The country's Therapeutic Goods Administration (TGA) had received eight reports of serious liver side effects associated with the use of the drug, also known as Lumiracoxib, which was approved for use in Australia in July 2004.

''It seems that the longer people are on the medicine, the greater the chance of liver injury. The TGA is, therefore, advising people to stop taking the Lumiracoxib immediately,'' the TGA said in a statement today.

Novartis would comply with the authorities, a spokesman said, but it continued to believe the drug had a positive benefit/risk profile in the treatment of patients with osteoarthritis and acute pain.

Prexige, which had modest sales of 52 million dollars in the first half of the year, is approved in more than 50 countries, and is currently being rolled out in Europe.

There were no plans to pull the drug elsewhere, the spokesman said, and the company would also proceed to file the drug for marketing approval in the United States.

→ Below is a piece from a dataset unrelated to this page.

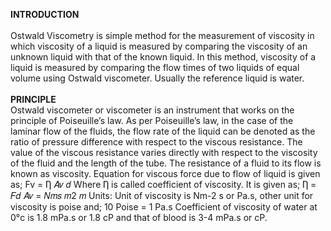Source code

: <b>INTRODUCTION</b><br><br>
Ostwald Viscometry is simple method for the measurement of viscosity in which viscosity of a liquid is measured by comparing the viscosity of an unknown liquid with that of the known liquid. In this method, viscosity of a liquid is measured by comparing the flow times of two liquids of equal volume using Ostwald viscometer. Usually the reference liquid is water.<br><br>
<b>PRINCIPLE</b><br>
Ostwald viscometer or viscometer is an instrument that works on the principle of Poiseuille’s law. As per Poiseuille’s law, in the case of the laminar flow of the fluids, the flow rate of the liquid can be denoted as the ratio of pressure difference with respect to the viscous resistance. The value of the viscous resistance varies directly with respect to the viscosity of the fluid and the length of the tube. The resistance of a fluid to its flow is known as viscosity. Equation for viscous force due to flow of liquid is given as; Fv = Ƞ 𝐴𝑣 𝑑 Where Ƞ is called coefficient of viscosity. It is given as; Ƞ = 𝐹𝑑 𝐴𝑣 = 𝑁𝑚𝑠 𝑚2 𝑚 Units: Unit of viscosity is Nm-2 s or Pa.s, other unit for viscosity is poise and; 10 Poise = 1 Pa.s Coefficient of viscosity of water at 0°c is 1.8 mPa.s or 1.8 cP and that of blood is 3-4 mPa.s or cP.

Liver failure was a rare, but known, side-effect of all drugs of the type that Prexige belongs to, so-called COX-2 inhibitors, as well as of other non-steroidal anti-inflammatory drugs (NSAIDs), the spokesman said.

COX-2s have been under a cloud since Merck&Co. Inc withdrew Vioxx in 2004 after studies found it raised the risk of heart attack. There have also been worries about other NSAIDs.

Prexige had initially been seen as a blockbuster seller for Novartis, but analysts' expectations collapsed following the Vioxx withdrawal, and there were doubts whether Prexige would ever win US approval.

Novartis has been plagued by a number of drug setbacks this year, delaying the launch of its diabetes drug Galvus because of safety concerns, and also evaluating the launch of a generic version of its Lotrel blood pressure treatment.

The group also cut its 2007 guidance after it withdrew bowel drug Zelnorm from US shelves in March.